**THE PROBLEM**
Answer these from the text on the Hemi intake manifold:
1. GM's racing intake for which engine did Smithberg pick as the closest match?
2. Into how many pieces was the manifold cut?
3. How are the ports on the original GM intake described?

Smithberg examined many existing manifolds to see if there was one that could be easily modified. There wasn't. But he noted that GM's racing intake for the NASCAR RO7 engine was very close in terms of runner angle and spacing. It seemed the best choice available so he got one and proceeded to chop it up.
The accompanying photo sequence shows how the manifold was initially measured and checked on the Hemi engine. Then it was cut into quarters and spacers were cut to fill the space required to move the ports into proper alignment. The spacers had to be shaped and pinned in place prior to welding. A lot of thought went into making sure the runner angles and lengths were properly maintained and well matched to the Hemi port angles. Follow the sequence from left to right and down as the photos detail the prototype construction. Click photo to enlarge
The intricate process of cutting this manifold apart and re-configuring it to fit an early Hemi was quite tedious and required considerable brainstorming before cutting metal. Among the critical tasks was maintaining proper runner to runner balance so the ports are all equal. The original GM intake comes with very small ports and it is meant to be custom ported. Smithberg was challenged to maintain optimum port alignment and entry angles, balance and equal cross sections in each port to ensure optimum power from every cylinder. This was no easy task in a manifold that had been severely modified.

**DATA SEGMENT**
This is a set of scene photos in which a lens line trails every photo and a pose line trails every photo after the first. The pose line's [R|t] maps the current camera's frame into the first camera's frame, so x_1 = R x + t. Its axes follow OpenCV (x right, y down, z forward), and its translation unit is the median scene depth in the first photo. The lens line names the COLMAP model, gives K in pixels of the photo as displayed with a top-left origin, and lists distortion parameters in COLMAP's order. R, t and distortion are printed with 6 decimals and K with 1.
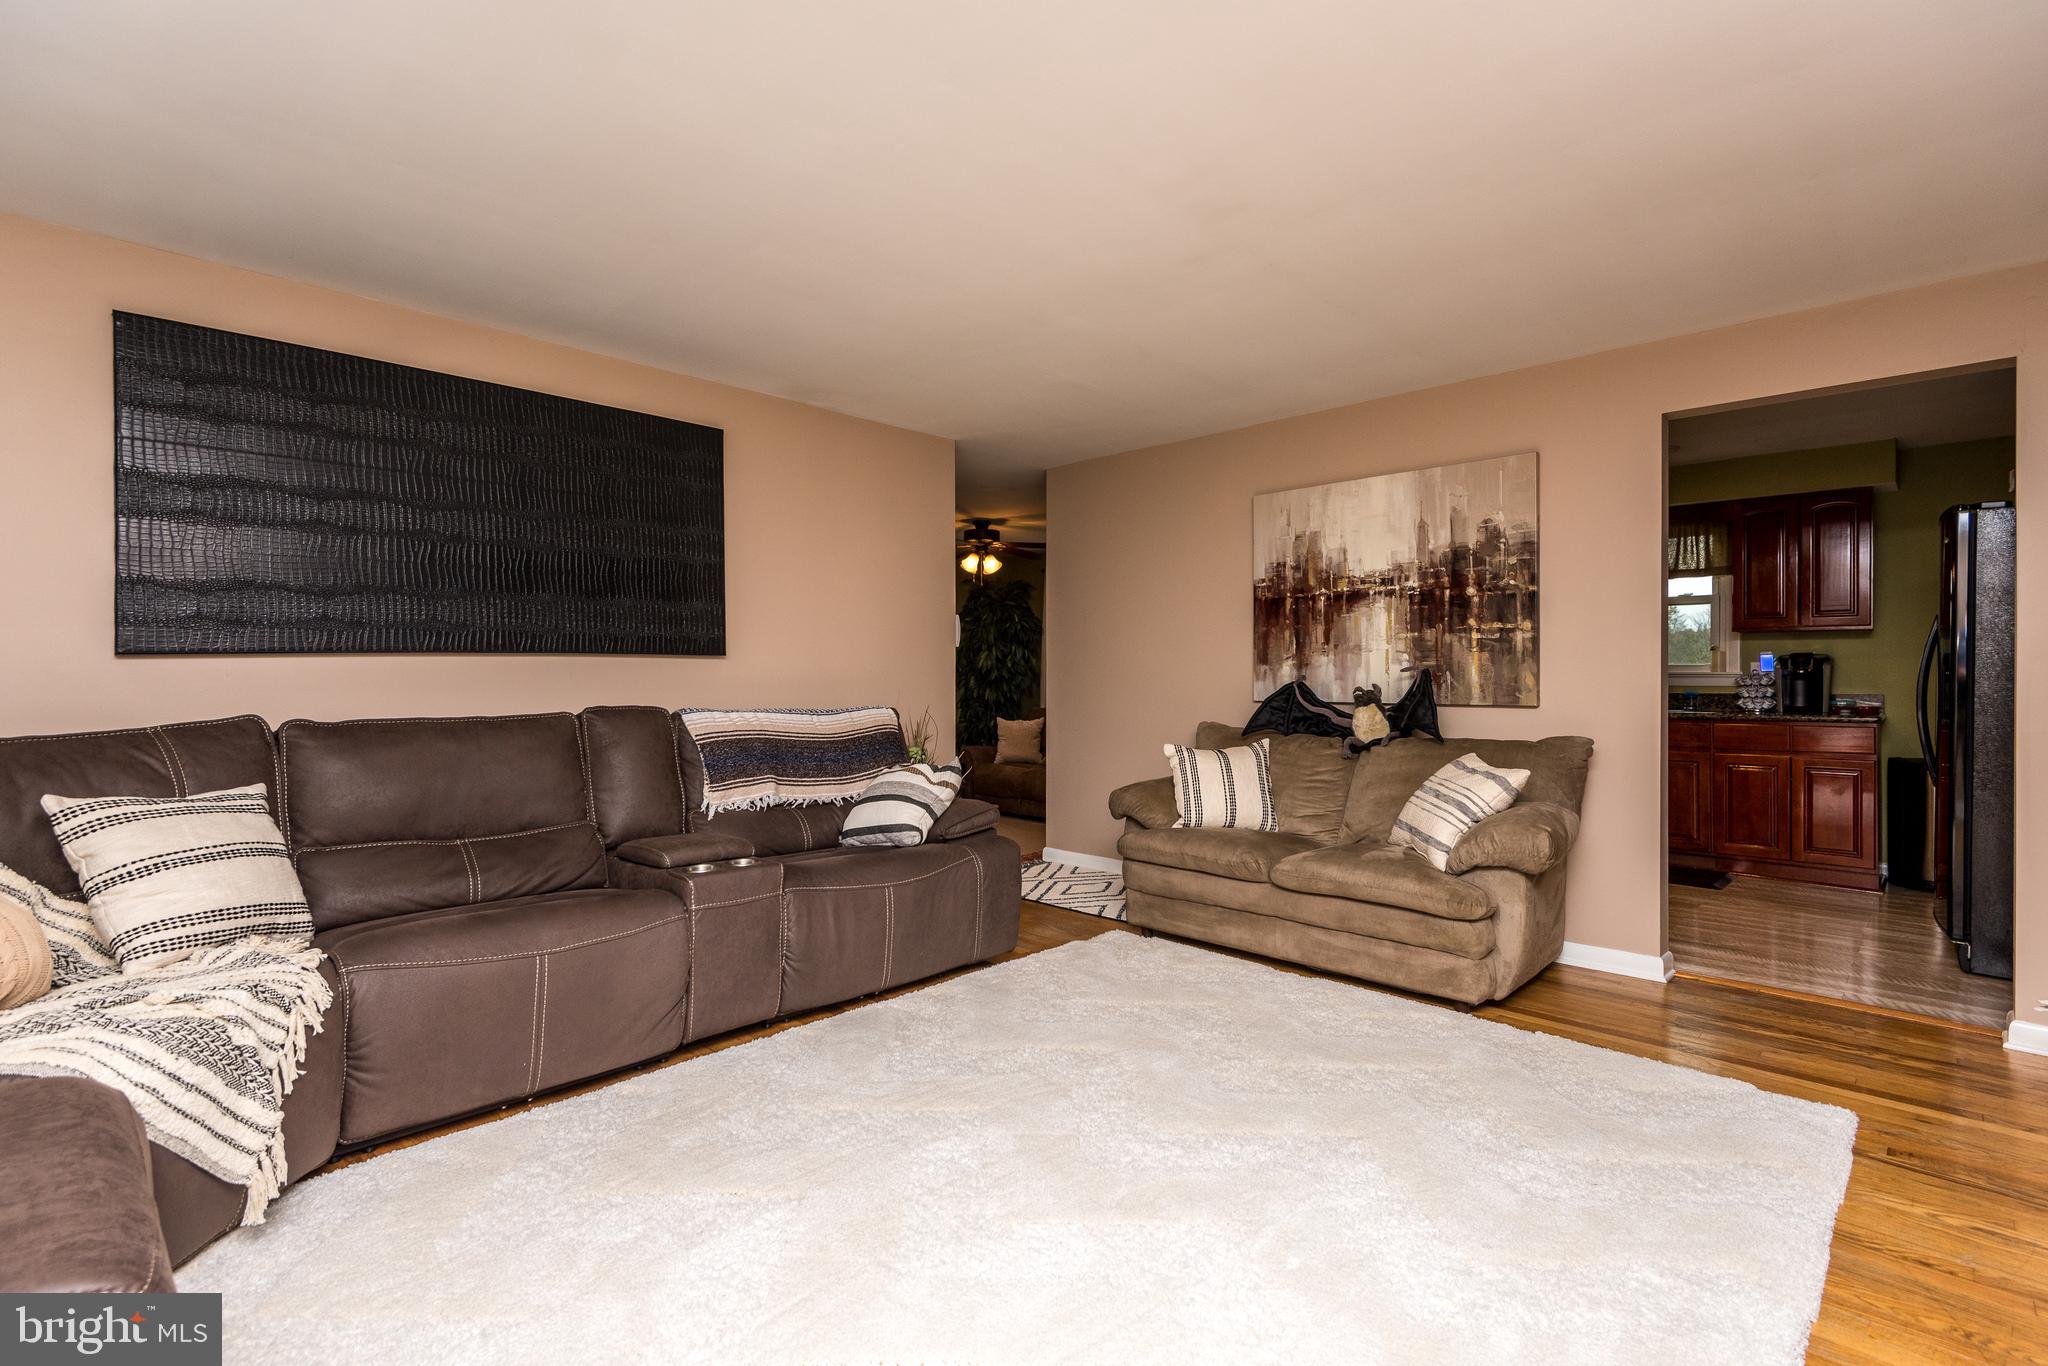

**WRITTEN RESPONSE**
1. The NASCAR RO7 engine.
2. Into quarters (four pieces).
3. They are very small and meant to be custom ported.